52. Toen zij bij hem binnentraden zeiden zij
"Vrede", hij antwoordde: "Voorwaar, wij vrezen u."
53. Zij zeiden: "Vreest niet, wij geven u
blijde tijding over een zoon, die met kennis zal zijn begiftigd."
54. Hij zeide: "Geeft gij mij blijde tijding
hoewel de ouderdom mij heeft achterhaald? Wat is het dan, waarover gij mij
blijde tijding geeft?"
55. Zij zeiden: "Wij hebben u inderdaad in
waarheid blijde tijding gegeven, behoor dus niet tot hen die wanhopen."
56. Hij zeide: "Wie kunnen aan de genade van hun
Heer wanhopen, dan de dwalenden?"
57. Hij zeide: "Wat is uw taak, o gij
boodschappers?"
58. Zij zeiden: "Wij zijn naar een schuldig
volk gezonden."
59. Doch wat de familie van Lot betreft, hen zullen
Wij allen redden."
60. "Behalve zijn vrouw. Wij hebben besloten,
dat zij tot degenen zal behoren die achterblijven."
61. Toen de boodschappers tot de familie van Lot
kwamen,
62. Zeide hij: "Voorwaar, gij zijt een groep
vreemdelingen."
63. Zij zeiden: "Neen, wij zijn met hetgeen
waarover zij (de ongelovigen) twijfelden tot u gekomen."

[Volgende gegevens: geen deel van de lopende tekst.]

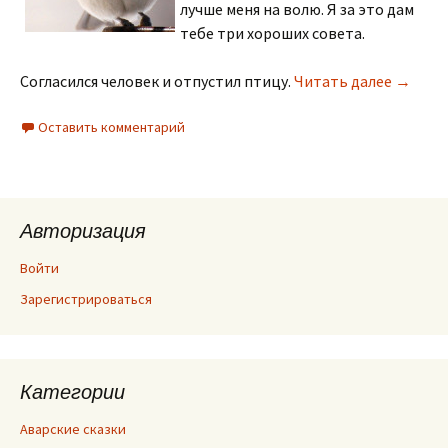
лучше меня на волю. Я за это дам
тебе три хороших совета.
Челове
Согласился человек и отпустил птицу.
Читать далее
→
Оставить комментарий
Авторизация
Войти
Зарегистрироваться
Категории
Аварские сказки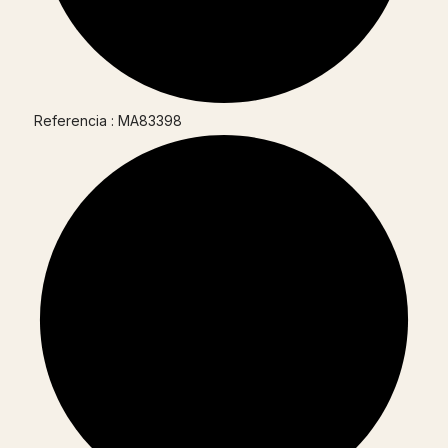
Referencia : MA83398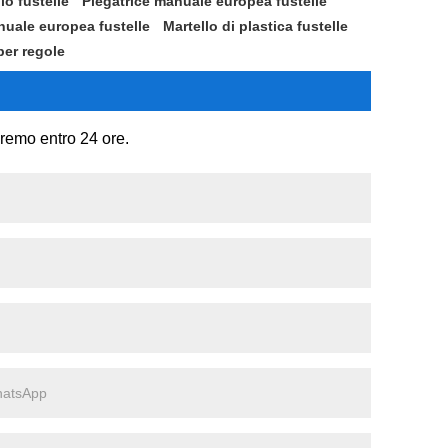
o fustelle
Piegatrice manuale europea fustelle
uale europea fustelle
Martello di plastica fustelle
per regole
eremo entro 24 ore.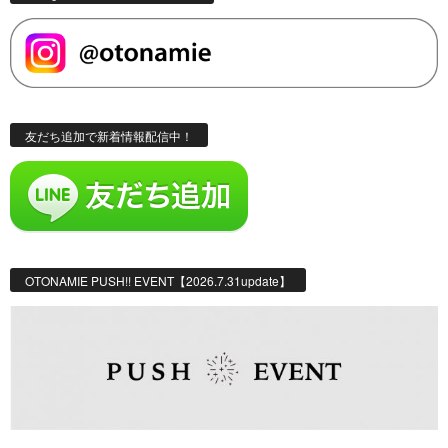
友だち追加で新着情報配信中！
OTONAMIE PUSH!! EVENT【2026.7.31update】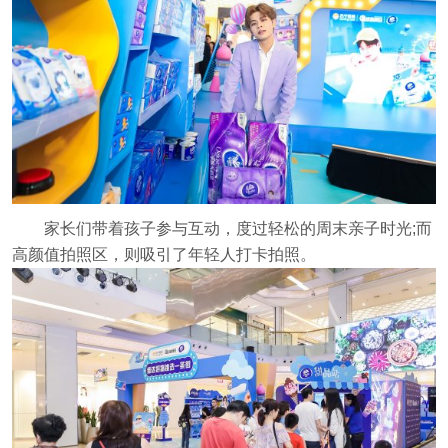
家长们带着孩子参与互动，度过轻松的周末亲子时光;而
高颜值拍照区，则吸引了年轻人打卡拍照。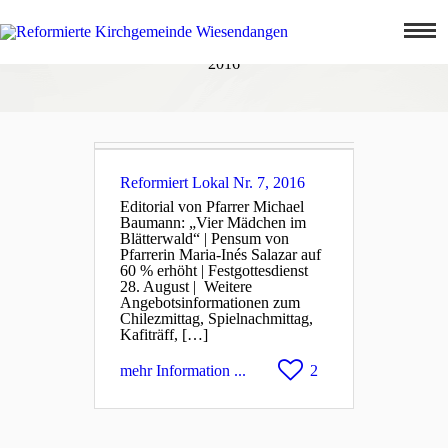
Home
Reformiert Lokal Nr. 7,
Jugendliche
2016
Familien
Kultur
Leben
unser Team
Reformiert Lokal Nr. 7, 2016
Editorial von Pfarrer Michael
YouTube
Baumann: „Vier Mädchen im
Blätterwald“ | Pensum von
Raumvermietung
Pfarrerin Maria-Inés Salazar auf
60 % erhöht | Festgottesdienst
Downloads
28. August | Weitere
Angebotsinformationen zum
Agenda
Chilezmittag, Spielnachmittag,
Kafiträff, […]
mehr Information ...
2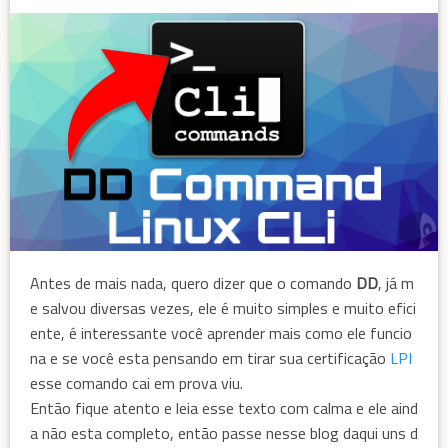
Antes de mais nada, quero dizer que o comando
DD
, já m
e salvou diversas vezes, ele é muito simples e muito efici
ente, é interessante você aprender mais como ele funcio
na e se você esta pensando em tirar sua certificação
LPI
esse comando cai em prova viu.
Então fique atento e leia esse texto com calma e ele aind
a não esta completo, então passe nesse blog daqui uns d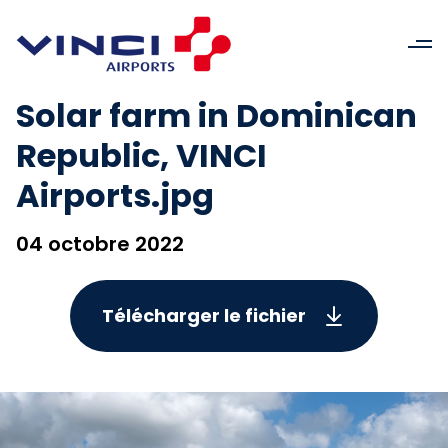
Solar farm in Dominican
Republic, VINCI
Airports.jpg
04 octobre 2022
Télécharger le fichier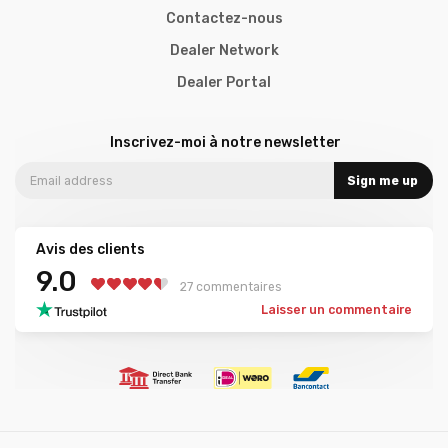
Contactez-nous
Dealer Network
Dealer Portal
Inscrivez-moi à notre newsletter
Sign me up
Avis des clients
9.0
27 commentaires
Laisser un commentaire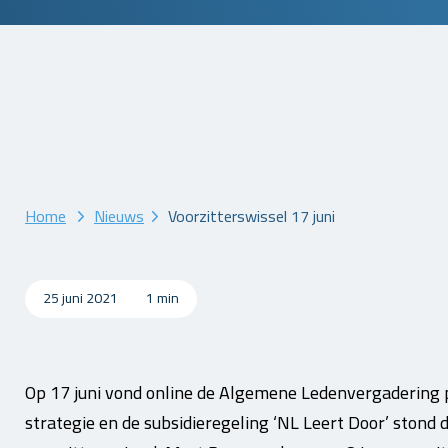
Home
Nieuws
Voorzitterswissel 17 juni
25 juni 2021
1 min
Op 17 juni vond online de Algemene Ledenvergadering 
strategie en de subsidieregeling ‘NL Leert Door’ stond 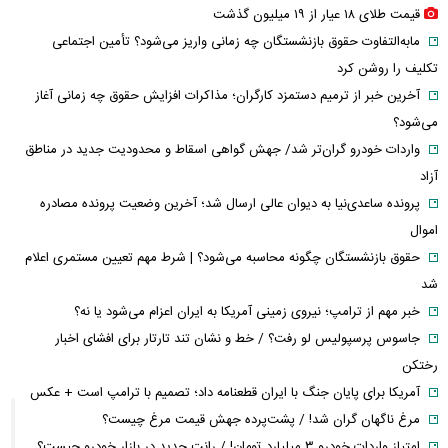
قیمت طلای ۱۸ عیار از ۱۹ میلیون گذشت
مابه‌التفاوت حقوق بازنشستگان چه زمانی واریز می‌شود؟ تأمین اجتماعی
تکلیف را روشن کرد
آخرین خبر از ترمیم دستمزد کارگران؛ مذاکرات افزایش حقوق چه زمانی آغاز
می‌شود؟
واردات خودرو گران‌تر شد/ جهش گواهی اسقاط و محدودیت جدید در مناطق
آزاد
پرونده ساعدی‌نیا به دیوان عالی ارسال شد؛ آخرین وضعیت پرونده مصادره
اموال
حقوق بازنشستگان چگونه محاسبه می‌شود؟ | شرط مهم تعیین مستمری اعلام
شد
خبر مهم از ترامپ؛ نیروی زمینی آمریکا به ایران اعزام می‌شود یا نه؟
جاسوس پرسپولیس لو رفت؟ / خط و نشان تند تارتار برای افشای اخبار
رختکن
آمریکا برای پایان جنگ با ایران قطعنامه داد؛ تصمیم با ترامپ است + عکس
مرغ ناگهان گران شد! / پشت‌پرده جهش قیمت مرغ چیست؟
امتیاز واردات خودرو ۳ میلیارد تومان! / رانت جدید در بازار خودرو چیست؟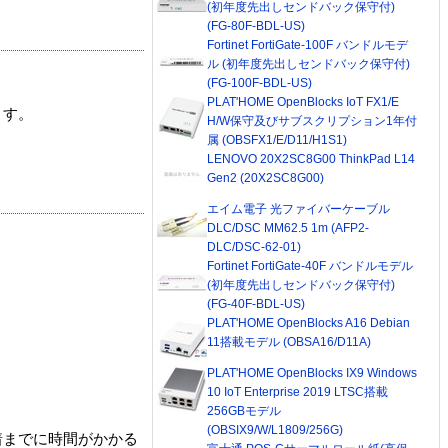
(初年度先出しセンドバック保守付)
(FG-80F-BDL-US)
Fortinet FortiGate-100F バンドルモデ
ル (初年度先出しセンドバック保守付)
(FG-100F-BDL-US)
PLAT'HOME OpenBlocks IoT FX1/E
ます。
H/W保守及びサブスクリプション1年付
属 (OBSFX1/E/D11/H1S1)
LENOVO 20X2SC8G00 ThinkPad L14
Gen2 (20X2SC8G00)
エイム電子 光ファイバーケーブル
DLC/DSC MM62.5 1m (AFP2-
DLC/DSC-62-01)
Fortinet FortiGate-40F バンドルモデル
(初年度先出しセンドバック保守付)
(FG-40F-BDL-US)
PLAT'HOME OpenBlocks A16 Debian
11搭載モデル (OBSA16/D11A)
PLAT'HOME OpenBlocks IX9 Windows
10 IoT Enterprise 2019 LTSC搭載
256GBモデル
(OBSIX9/W/L1809/256G)
着までに時間がかかる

64. "En wij zijn met de waarheid tot u gekomen
en wij spreken zeker de waarheid.
65. Ga daarom gedurende de nacht met uw familie weg
en volg achter hen. En laat niemand uwer omkijken en gaat waarheen u is
bevolen."
66. En Wij deelden hem dit gebod mede dat hun
levenswortel tegen de morgen zou worden afgesneden.
67. En de mensen der stad kwamen verheugd.
68. Hij zeide: "Dit zijn mijn gasten maakt mij
daarom niet te schande."
69. "En vreest Allah en onteert mij niet."
70. Zij zeiden; "Hebben wij u niet verboden de
mensen (te ontvangen)?"
71. Hij zeide: "Dit zijn mijn dochters als gij
iets wilt doen."
72. Bij uw leven, dezen zwerven in hun bedwelming
blindelings rond.
73. Dus overviel de straf hen bij zonsopgang.
74. En Wij keerden de stad ondersteboven en Wij
deden brokken klei over hen regenen.
75. Hierin zijn voorzeker tekenen voor hen die
onderzoeken.
76. En zij ligt aan een bestaande weg.
77. Hierin is voorzeker een teken voor hen die
(willen) geloven.
78. En de mensen van het Woud waren eveneens
onrechtvaardig.
79. Wij straften hen daarom. En zij liggen beiden
aan een open hoofdweg.
80. En ook het volk van de Hidjr verloochende de
boodschappers.
81. En Wij gaven hun Onze tekenen, maar zij keerden
er zich van af.
82. En zij hieuwen tot veiligheid huizen in de
bergen uit.
83. Toch greep de straf hen in de morgen.
84. En al hetgeen zij hadden vervaardigd baatte hen
niet.
85. En Wij hebben de hemelen en de aarde en al
hetgeen er tussen is in waarheid geschapen en het Uur zal zeker komen. Wend u
daarom op passende wijze (van hen) af.
86. Voorwaar, uw Heer is de Schepper, de Alwetende.
87. En Wij hebben u inderdaad de zeven dikwijls
herhaalde verzen en de grote Koran gegeven.
88. Richt uw ogen niet naar hetgeen Wij sommige
groepen hunner (aan goeds) hebben geschonken noch treur over hen en wees
zachtmoedig jegens de gelovigen.
89. En zeg: "Ik ben inderdaad een duidelijk
waarschuwer."
90. Want wij hebben besloten (de straf) tegen de
samenzweerders te zenden.
91. Die de Koran verloochenen.
92. Bij uw Heer, Wij zullen hen voorzeker allen
ondervragen
93. Over hetgeen zij deden.
94. Verkondig daarom openlijk hetgeen u is bevolen
en wend u van de afgodendienaren af.
95. Wij zijn u zeker toereikend tegen degenen die
bespotten,
96. Die andere goden met Allah vereenzelvigen; maar
zij zullen het weldra te weten komen.
97. En Wij weten inderdaad dat uw boezem benauwd
wordt vanwege hetgeen zij zeggen.
98. Maar verheerlijk uw Heer met de lof die Hem
toekomt en behoor tot degenen die zich ter aarde werpen.
99. En aanbid uw Heer totdat de dood u bereikt.